◆ Given records:
===============

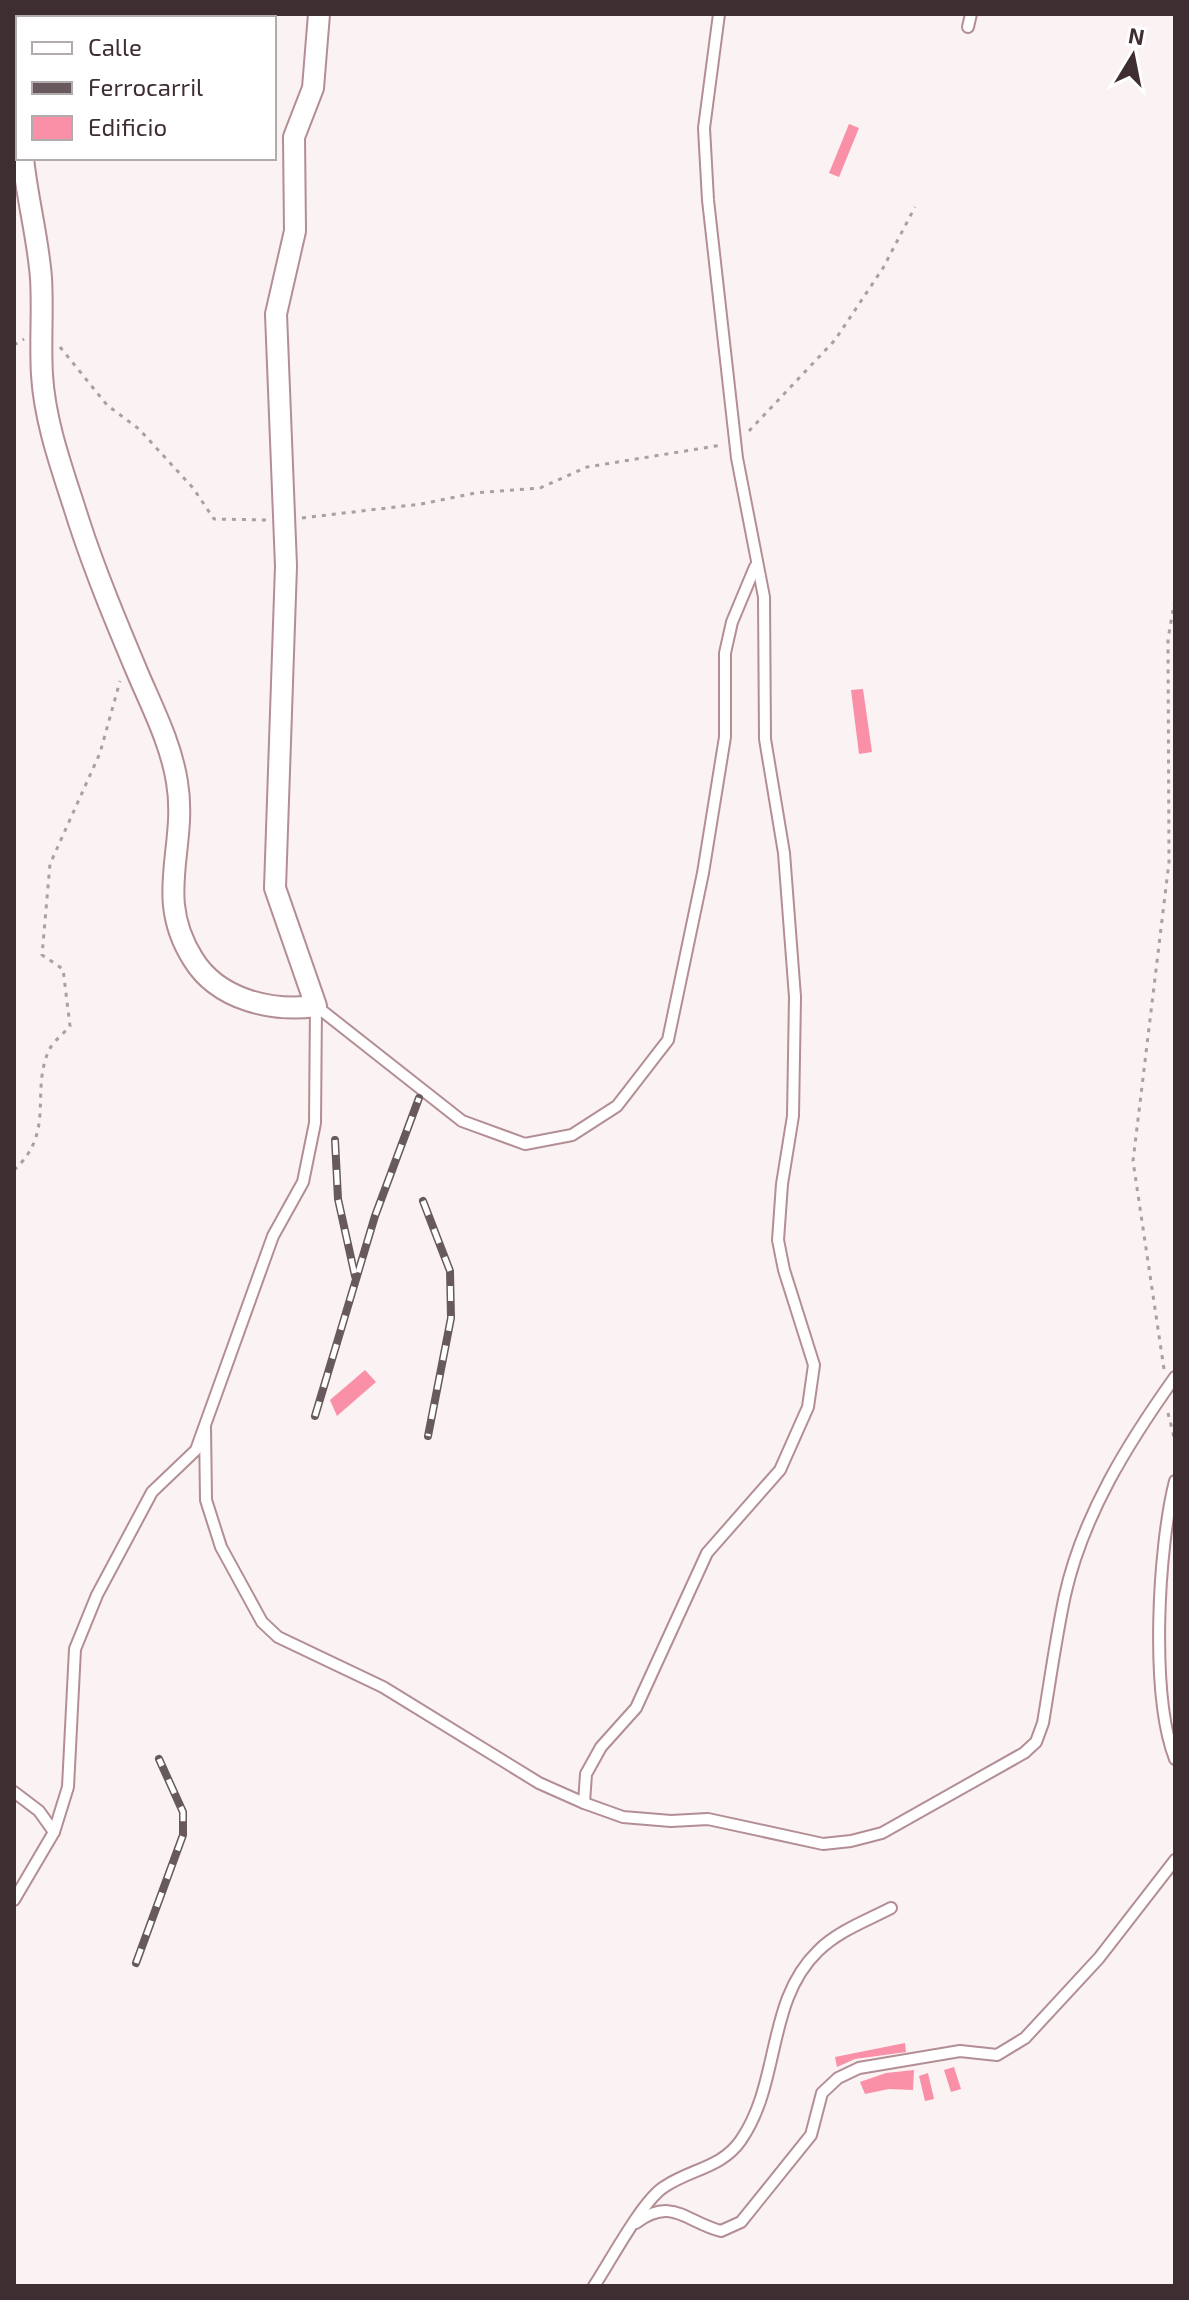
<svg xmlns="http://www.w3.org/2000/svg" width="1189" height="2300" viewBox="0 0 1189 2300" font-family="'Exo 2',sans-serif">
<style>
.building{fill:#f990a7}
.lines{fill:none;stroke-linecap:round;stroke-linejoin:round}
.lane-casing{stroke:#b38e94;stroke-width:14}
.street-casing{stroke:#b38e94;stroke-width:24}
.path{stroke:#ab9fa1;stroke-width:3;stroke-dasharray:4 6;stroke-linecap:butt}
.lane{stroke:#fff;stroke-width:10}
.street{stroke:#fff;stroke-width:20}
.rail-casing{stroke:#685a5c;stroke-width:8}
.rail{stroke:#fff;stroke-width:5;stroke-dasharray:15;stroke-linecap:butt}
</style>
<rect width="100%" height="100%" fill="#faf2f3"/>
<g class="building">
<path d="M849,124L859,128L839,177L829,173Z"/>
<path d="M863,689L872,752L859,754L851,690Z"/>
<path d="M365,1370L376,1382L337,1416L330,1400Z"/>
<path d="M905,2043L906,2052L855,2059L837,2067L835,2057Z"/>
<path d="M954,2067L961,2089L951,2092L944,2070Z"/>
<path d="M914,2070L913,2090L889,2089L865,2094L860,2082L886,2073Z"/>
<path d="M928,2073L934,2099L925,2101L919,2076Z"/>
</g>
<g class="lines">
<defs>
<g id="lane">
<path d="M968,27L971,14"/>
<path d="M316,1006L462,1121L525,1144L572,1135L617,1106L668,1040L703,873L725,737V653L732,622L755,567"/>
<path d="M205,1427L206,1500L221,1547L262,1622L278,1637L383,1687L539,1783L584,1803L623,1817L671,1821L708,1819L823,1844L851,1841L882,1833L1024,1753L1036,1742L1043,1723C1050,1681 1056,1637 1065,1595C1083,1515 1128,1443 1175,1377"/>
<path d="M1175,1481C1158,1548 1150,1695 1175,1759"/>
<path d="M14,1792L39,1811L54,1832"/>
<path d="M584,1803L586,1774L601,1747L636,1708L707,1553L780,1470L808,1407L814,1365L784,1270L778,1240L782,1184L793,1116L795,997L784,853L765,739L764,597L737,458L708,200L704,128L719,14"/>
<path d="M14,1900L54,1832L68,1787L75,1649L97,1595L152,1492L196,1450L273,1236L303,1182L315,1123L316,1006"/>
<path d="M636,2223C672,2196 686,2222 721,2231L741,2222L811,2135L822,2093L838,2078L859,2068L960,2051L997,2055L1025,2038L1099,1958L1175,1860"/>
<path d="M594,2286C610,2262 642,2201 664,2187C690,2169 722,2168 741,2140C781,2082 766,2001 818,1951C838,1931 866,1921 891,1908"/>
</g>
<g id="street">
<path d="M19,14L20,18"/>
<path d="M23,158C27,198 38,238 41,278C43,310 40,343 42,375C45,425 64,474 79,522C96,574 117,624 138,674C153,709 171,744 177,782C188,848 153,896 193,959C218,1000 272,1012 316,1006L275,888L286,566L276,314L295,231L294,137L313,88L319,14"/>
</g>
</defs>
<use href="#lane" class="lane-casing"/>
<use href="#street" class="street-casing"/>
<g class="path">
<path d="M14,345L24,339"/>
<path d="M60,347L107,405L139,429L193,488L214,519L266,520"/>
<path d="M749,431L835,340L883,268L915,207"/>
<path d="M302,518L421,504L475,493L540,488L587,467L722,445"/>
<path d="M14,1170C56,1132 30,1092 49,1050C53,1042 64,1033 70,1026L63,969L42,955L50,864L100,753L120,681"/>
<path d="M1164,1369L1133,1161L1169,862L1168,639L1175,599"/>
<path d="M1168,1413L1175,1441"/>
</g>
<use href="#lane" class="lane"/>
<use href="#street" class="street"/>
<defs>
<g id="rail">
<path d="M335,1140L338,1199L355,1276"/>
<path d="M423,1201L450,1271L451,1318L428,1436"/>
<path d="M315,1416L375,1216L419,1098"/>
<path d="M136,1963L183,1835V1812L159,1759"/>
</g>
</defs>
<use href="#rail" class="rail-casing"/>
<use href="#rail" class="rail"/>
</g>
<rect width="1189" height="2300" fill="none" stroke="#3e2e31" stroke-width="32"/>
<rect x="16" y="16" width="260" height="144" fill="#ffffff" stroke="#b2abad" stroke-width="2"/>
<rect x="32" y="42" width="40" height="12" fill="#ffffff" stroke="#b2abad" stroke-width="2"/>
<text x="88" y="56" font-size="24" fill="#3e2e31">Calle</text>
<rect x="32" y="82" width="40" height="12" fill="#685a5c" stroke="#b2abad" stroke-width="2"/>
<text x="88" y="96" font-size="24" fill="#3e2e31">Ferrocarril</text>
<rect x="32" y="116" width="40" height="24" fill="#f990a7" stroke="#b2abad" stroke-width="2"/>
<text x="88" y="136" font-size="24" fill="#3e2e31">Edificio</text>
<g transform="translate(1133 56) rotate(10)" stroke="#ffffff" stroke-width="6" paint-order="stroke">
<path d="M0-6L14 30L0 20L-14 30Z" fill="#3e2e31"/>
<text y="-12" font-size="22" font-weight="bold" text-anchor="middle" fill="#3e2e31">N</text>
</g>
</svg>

===============

◆ Instructions for the task:
Across the entries above, find the lines with the string "butt" and copy them.

◆ Response:
.path{stroke:#ab9fa1;stroke-width:3;stroke-dasharray:4 6;stroke-linecap:butt}
.rail{stroke:#fff;stroke-width:5;stroke-dasharray:15;stroke-linecap:butt}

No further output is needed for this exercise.